La ministre en charge de la Culture a salué l’engagement constant de l’Unesco et de l’Union européenne (UE) pour la réhabilitation du patrimoine culturel et la sauvegarde des manuscrits anciens du Mali. Pour Mme Kadiatou Konaré, cet atelier s’inscrit dans le cadre de la mise en œuvre de la Convention Unesco de 1970 concernant les mesures à prendre pour interdire et empêcher l’importation, l’exportation et le transfert illicites des biens culturels. Il vise à assurer la protection du patrimoine culturel par un meilleur contrôle des biens culturels à l’exploration, amener les agents à connaître les outils de protection du patrimoine culturel, à savoir les textes législatifs et règlementaires au niveau national et les conventions internationales, les procédures de délivrance des autorisations d’exportation, la reconnaissance des types de biens culturels.

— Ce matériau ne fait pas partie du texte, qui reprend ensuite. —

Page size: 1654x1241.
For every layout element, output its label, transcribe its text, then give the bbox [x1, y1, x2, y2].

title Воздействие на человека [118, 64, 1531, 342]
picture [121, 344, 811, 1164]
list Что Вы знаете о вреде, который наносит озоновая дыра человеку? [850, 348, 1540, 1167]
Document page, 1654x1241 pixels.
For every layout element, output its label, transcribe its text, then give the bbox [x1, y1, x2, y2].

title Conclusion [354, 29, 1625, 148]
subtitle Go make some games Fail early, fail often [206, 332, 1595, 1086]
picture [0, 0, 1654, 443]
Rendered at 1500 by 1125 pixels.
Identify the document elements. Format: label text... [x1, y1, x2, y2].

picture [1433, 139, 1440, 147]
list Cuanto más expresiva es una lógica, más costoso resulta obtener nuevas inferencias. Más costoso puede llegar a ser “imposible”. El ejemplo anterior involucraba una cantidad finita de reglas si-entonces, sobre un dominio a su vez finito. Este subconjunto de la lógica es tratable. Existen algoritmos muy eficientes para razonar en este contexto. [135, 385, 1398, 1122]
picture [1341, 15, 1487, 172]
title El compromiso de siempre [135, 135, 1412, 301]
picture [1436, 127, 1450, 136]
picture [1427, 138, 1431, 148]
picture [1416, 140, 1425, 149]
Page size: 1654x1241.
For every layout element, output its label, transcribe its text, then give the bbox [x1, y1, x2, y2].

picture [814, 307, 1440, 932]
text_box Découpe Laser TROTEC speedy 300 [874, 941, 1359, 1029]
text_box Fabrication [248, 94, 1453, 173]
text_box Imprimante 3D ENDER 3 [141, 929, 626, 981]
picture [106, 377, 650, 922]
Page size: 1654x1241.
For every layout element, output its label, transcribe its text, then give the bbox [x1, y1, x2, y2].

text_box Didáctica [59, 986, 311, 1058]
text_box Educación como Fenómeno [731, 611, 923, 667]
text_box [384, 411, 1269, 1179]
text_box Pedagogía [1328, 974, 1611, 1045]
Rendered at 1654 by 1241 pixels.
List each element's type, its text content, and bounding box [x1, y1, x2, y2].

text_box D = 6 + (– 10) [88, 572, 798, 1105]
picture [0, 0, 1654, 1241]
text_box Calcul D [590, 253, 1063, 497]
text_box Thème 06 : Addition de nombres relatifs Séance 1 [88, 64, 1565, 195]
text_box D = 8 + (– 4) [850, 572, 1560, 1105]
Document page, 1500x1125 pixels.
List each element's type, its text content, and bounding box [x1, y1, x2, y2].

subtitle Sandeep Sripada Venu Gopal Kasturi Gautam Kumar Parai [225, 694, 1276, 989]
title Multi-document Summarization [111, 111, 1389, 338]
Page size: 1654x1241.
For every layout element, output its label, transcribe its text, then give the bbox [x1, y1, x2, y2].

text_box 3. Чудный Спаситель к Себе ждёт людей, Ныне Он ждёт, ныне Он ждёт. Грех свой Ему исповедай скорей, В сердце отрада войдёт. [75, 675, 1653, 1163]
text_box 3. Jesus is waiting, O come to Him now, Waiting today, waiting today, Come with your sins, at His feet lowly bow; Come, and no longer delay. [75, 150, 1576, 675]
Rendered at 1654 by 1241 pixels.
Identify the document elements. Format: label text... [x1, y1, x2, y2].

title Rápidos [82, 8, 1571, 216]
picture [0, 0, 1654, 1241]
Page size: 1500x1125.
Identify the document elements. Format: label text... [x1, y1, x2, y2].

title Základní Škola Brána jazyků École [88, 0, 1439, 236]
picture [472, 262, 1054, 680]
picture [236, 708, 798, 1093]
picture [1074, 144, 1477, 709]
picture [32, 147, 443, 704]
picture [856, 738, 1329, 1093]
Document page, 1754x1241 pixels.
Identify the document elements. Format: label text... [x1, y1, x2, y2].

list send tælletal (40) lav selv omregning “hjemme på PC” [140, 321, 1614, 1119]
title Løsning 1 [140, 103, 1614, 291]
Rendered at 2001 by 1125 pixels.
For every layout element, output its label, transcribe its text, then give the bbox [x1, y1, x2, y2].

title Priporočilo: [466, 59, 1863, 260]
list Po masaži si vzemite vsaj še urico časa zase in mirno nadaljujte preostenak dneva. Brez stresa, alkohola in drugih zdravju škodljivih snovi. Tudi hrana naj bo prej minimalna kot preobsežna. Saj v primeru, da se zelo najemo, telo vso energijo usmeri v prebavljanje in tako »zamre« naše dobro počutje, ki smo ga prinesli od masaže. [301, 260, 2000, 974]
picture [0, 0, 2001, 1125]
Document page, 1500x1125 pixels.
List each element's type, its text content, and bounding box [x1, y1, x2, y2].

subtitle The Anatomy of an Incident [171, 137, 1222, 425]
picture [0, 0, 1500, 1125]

Le représentant de l’Unesco a exprimé l’engagement de son institution à accompagner la lutte contre le vol et le pillage des biens culturels. Il a rappelé que la Convention de 1970 concernant les mesures à prendre pour interdire et empêcher l’importation, l’exportation et le transfert de propriété illicites des biens culturels, a été ratifiée par 140 États dont le Mali (en avril 1987). Ali Daou a aussi indiqué que le vol, le pillage, l’importation et l’exportation illicite de biens culturels sont des pratiques qui touchent en priorité les sites archéologiques, les édifices religieux, les institutions culturelles comme les musées, les bibliothèques de manuscrits anciens, les collections publiques et privées.